Page text data extracted from each item
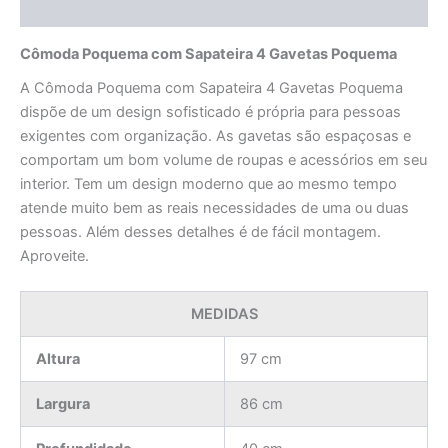
Avaliações (0)
Cômoda Poquema com Sapateira 4 Gavetas Poquema
A Cômoda Poquema com Sapateira 4 Gavetas Poquema
dispõe de um design sofisticado é própria para pessoas
exigentes com organização. As gavetas são espaçosas e
comportam um bom volume de roupas e acessórios em seu
interior. Tem um design moderno que ao mesmo tempo
atende muito bem as reais necessidades de uma ou duas
pessoas. Além desses detalhes é de fácil montagem.
Aproveite.
MEDIDAS
Altura
97 cm
Largura
86 cm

Brief
Output the text lines from all the items above without changing them, and leave the pictures out of your answer.

Result for this exercise
Avaliações (0)
Cômoda Poquema com Sapateira 4 Gavetas Poquema
A Cômoda Poquema com Sapateira 4 Gavetas Poquema
dispõe de um design sofisticado é própria para pessoas
exigentes com organização. As gavetas são espaçosas e
comportam um bom volume de roupas e acessórios em seu
interior. Tem um design moderno que ao mesmo tempo
atende muito bem as reais necessidades de uma ou duas
pessoas. Além desses detalhes é de fácil montagem.
Aproveite.
MEDIDAS
Altura
97 cm
Largura
86 cm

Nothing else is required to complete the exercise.